Now, the Rambam (Hil. Biat Mikdash 3:18) writes that a tameh who sticks his hand into the Temple receives "makat mardut" (Rabbinical lashes). The Ra'avad argues that it would seem from the Gemara in Zevachim that he receives lashes mi'deoraita. The dispute between the two Tosfot should depend on whether a partial entrance is deoraita or not. How? Tosfot in Zevachim was led to his chiddush that a severe aseh can override both an aseh and lav in order to explain how the aseh of korban pesach could supersede the aseh and lo ta'aseh of a partial entrance. But if we hold like the Rambam that there is no Torah prohibition, then Tosfot's question doesn't begin, and there is no need for chiddush that an aseh involving karet supersedes a lav and aseh. Thus, since the dispute between the two Tosfot depends on whether there is an issur deoraita against a partial entrance, according to the Rambam it should not supersede and according to the Ra'avad it should.

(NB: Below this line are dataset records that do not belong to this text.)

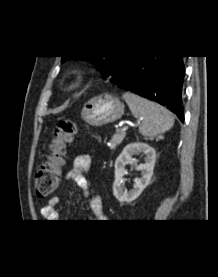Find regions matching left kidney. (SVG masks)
I'll return each instance as SVG.
<instances>
[{
    "label": "left kidney",
    "instance_id": "obj_1",
    "mask_svg": "<svg viewBox=\"0 0 218 277\" xmlns=\"http://www.w3.org/2000/svg\"><path fill=\"white\" fill-rule=\"evenodd\" d=\"M145 155V163L136 166L141 171V177L134 180V188L129 192L124 187L125 165L130 163L136 165V159L133 155ZM156 161V151L145 143L128 144L115 161V180L113 183V194L119 202H132L140 196L143 190L150 183L153 175L154 165Z\"/></svg>",
    "mask_w": 218,
    "mask_h": 277
}]
</instances>
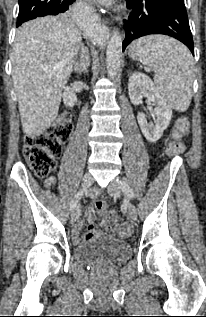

Let us return. According to Rambam, a person who is on his way to a seudat eirusin after the sixth hour must go back to destroy his chametz, and so too by korban pesach and mila, since there is both a lav after six and an aseh. But according to the Ra'avad, there is only an aseh after six, and so the aseh of korban pesach takes precedence over tashbitu. Hence, based on the parallel, also in the other cases we would not require him to go back, based on Tosfot's logic that one does not violate the prohibition of chametz if he intends to destroy.
The question of a lav after the sixth hour is connected to their other dispute regarding a partial entrance as follows: According to the Ra'avad, even if there would be lav and aseh (despite his intent) on Erev Pesach, still there is karet by korban pesach, and since he holds that a partial entrance is an issur deoraita he must come to Tosfot's conclusion in Zevachim. Thus, clearly he should continue on to offer his korban pesach, and by parallel, he should continue to the others also. But how can it be by seudat eirusin, where there is no mitzvat aseh? The Ra'avad therefore concludes that must be that there is no lav after sixth. The Rambam however, holds that the lashes in Zevachim are only derabanan, and therefore he doesn't have to say Tosfot's chiddush. Since he holds that there is a violation of chametz even where he has in mind to destroy later, there would clearly be an aseh, which would supersede seudat eirusin. Furthermore, once we say that even a severe aseh does not supersede an aseh and lo ta'aseh, we can assume, as well, that there exists a lav, and korban pesach will also not supersede the prohibition of chametz after the sixth hour, maintaining the uniformity of the Mishna. Thus, the dispute about chametz after six is dependent on the question of whether the lashes in Zevachim for a partial entrance is deoraita.
This is a typical piece of Torah worthy of R. Akiva Eiger! [He concludes, though, that this is all based on the Ra'avad's understanding that according to the Rambam there is a lav after the sixth hour. However, the Maggid Mishneh explains that the Rambam also maintains that the lav is only on Pesach itself.]